Leonora slips her small hand into Pepita's with its well-bitten fingernails.

‘You gave me a static shock!'

Leonora smiles pleasantly: ‘I still have plenty of energy in my brain lobes. Did you know that I can write with both my right and left hands? Anyway, what is the King Kong?'

‘It is a no-holds-barred night club, where you can be served by gorillas, or at least by waiters dressed up as gorillas.'

Leonora is attracted by the flurry that Pepita always provokes around her, and by what she has to teach her. ‘How come I never saw any of this before?' Yolanda, who has accompanied them to begin with, now pleads that the washing awaits her. The artist recovers her sense of humour.

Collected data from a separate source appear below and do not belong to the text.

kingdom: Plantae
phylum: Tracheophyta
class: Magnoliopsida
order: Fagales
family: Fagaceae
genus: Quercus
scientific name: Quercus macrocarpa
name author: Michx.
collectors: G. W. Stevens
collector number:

Pepita never phones ahead to make an appointment. All she ever does is turn up and pound on the door. The moment that Yolanda opens up, she charges in like a torrent. This time she carries a bouquet of flowers in her arms.

‘Don't bring me cut flowers. They are no better than corpses.'

After a few days, while Pepita drives her from one place to the next in her green car, Leonora tells her:

‘With a temperament like mine, I don't always want to remember, but – I don't know why – I like to tell you things, whatever passes through my head, in fact.'

The young woman holds her breath, so the artist doesn't lose her train of memories. As she speaks, Leonora is setting things in their proper place, and the forgotten past returns in surging waves.

‘My father, Carrington, prevented me from growing, and I wouldn't let him. Now that time has gone by, I no longer think he was such a serious enemy, because I was enabled to do what I did in spite of him.'

She falls silent. It's a shame not to have seen him before he died.

‘My father believed that his children were members of a society whose rules must never be broken. Imperial Chemical dictated our behaviour first at home at Crookhey Hall and then at Hazelwood. He represented the success of a dynasty: first my grandfather, then my father.'

‘Did you know your grandfather?'

‘Yes, he was a textile engineer. He invented a fibre that made the family fortune.'

‘Perhaps your grandfather is also the godfather of condoms.'

‘What?'

‘Yes, I carry around a dozen with me in my bag.'

‘Condoms?'

‘Yes, contraceptives. In order not to fall pregnant.'

‘Pepita! I lived in an age when we danced Viennese waltzes with handsome officers, what do you think you are talking about? Now it's my turn to tell you something: you possess extraordinary powers but you are doing all you can to use them to destroy yourself.'

‘Really?' Pepita sounds genuinely surprised.

‘Why don't you live in a cabbage?'

‘Why in a cabbage?'

‘Because that's where infants are born, so that's where you should return.'

Pepita takes her to the University Museum ‘so that you can get to know the latest contemporary art. You'll see what good vibes you get from it, woman, you need to wake up.' The artist arrives on the arm of her young friend and descends into the luminous expanse of the museum. Leonora, who had only caught the word ‘museum', anticipates visions of sixteenth-century Flemish paintings: the temptations of St. Anthony, and the gardens of delight; triptychs by Hans Memling and Roger van der Weyden, Hieronymus Van Aken or Hieronymus Bosch, only to find herself suddenly blinded by green, amber and red traffic lights flashing on and off and crisscrossing the space like flashes of lightning. The noise magnified through a massive sound system is infernal.

‘What is this?'

‘An installation. Do you like it?'

‘It's horrible,' Leonora cringes.

In the beautifully proportioned adjacent hall, the only thing that interrupts its cavernous void is a shoebox placed on the floor at the foot of a tall white wall.